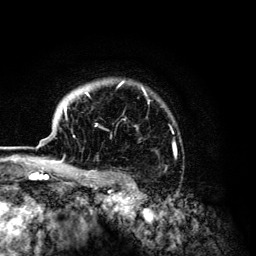
Breast MRI (dynamic contrast-enhanced), one axial slice; position 104 of 134 along the scan axis; cropped to one breast; dynamic contrast-enhanced series, time point 2 of 6 at this slice position (early post-contrast); 3 T; TE 4.2 ms, TR 7.9 ms; 256 × 256 image matrix. Female patient.
Outlined on this slice (semi-automatically segmented with operator editing):
- enhancing-tissue mask used for the functional tumour volume (all voxels passing the contrast-enhancement thresholds inside the analysis volume; usually the tumour): bounding box <43,82,175,168> (left, top, right, bottom; pixels)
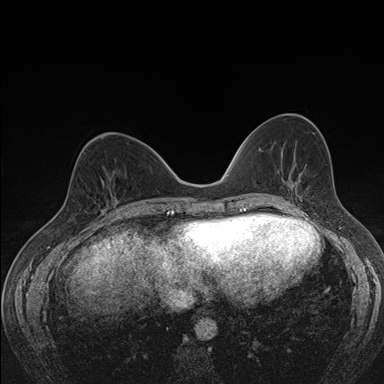
Breast MRI (dynamic contrast-enhanced), one axial slice; slice 63 of 176 in the series (ordered by position); dynamic contrast-enhanced series, time point 2 of 7 at this slice position (early post-contrast); 1.5 T; TE 1.5 ms, TR 4.2 ms; 1.1 mm slice thickness; 384 × 384 image matrix, field of view 310 × 310 mm. Female patient.
Annotated regions visible in this slice (semi-automatic segmentation, software-assisted and operator-edited):
- enhancing-tissue mask used for the functional tumour volume (all voxels passing the contrast-enhancement thresholds inside the analysis volume; usually the tumour): box from (x=101, y=177) to (x=118, y=206) px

----------------

Please output the lines above beginning at the line with "right, bottom; pixels)" and ending after the line with "Breast MRI (dynamic contrast-enhanced), one axial slice; slice", precisely as written and with no pictures.

- _TASK RESULT_
- enhancing-tissue mask used for the functional tumour volume (all voxels passing the contrast-enhancement thresholds inside the analysis volume; usually the tumour): bounding box <43,82,175,168> (left, top, right, bottom; pixels)
Breast MRI (dynamic contrast-enhanced), one axial slice; slice 63 of 176 in the series (ordered by position); dynamic contrast-enhanced series, time point 2 of 7 at this slice position (early post-contrast); 1.5 T; TE 1.5 ms, TR 4.2 ms; 1.1 mm slice thickness; 384 × 384 image matrix, field of view 310 × 310 mm. Female patient.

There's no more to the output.